ASSIGNMENT
Every line that contains the word "Example" is to be copied from the listing.

*** RECORDS SHOWN Section Begins ***

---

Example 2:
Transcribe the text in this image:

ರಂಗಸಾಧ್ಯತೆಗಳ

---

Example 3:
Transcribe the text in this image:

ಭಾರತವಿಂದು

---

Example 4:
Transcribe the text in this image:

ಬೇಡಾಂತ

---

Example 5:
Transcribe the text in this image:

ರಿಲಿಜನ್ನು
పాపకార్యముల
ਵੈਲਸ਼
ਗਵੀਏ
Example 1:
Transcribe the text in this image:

*** RECORDS SHOWN Section Ends ***

RESULT OF THE TASK
Example 2:
Example 3:
Example 4:
Example 5:
Example 1:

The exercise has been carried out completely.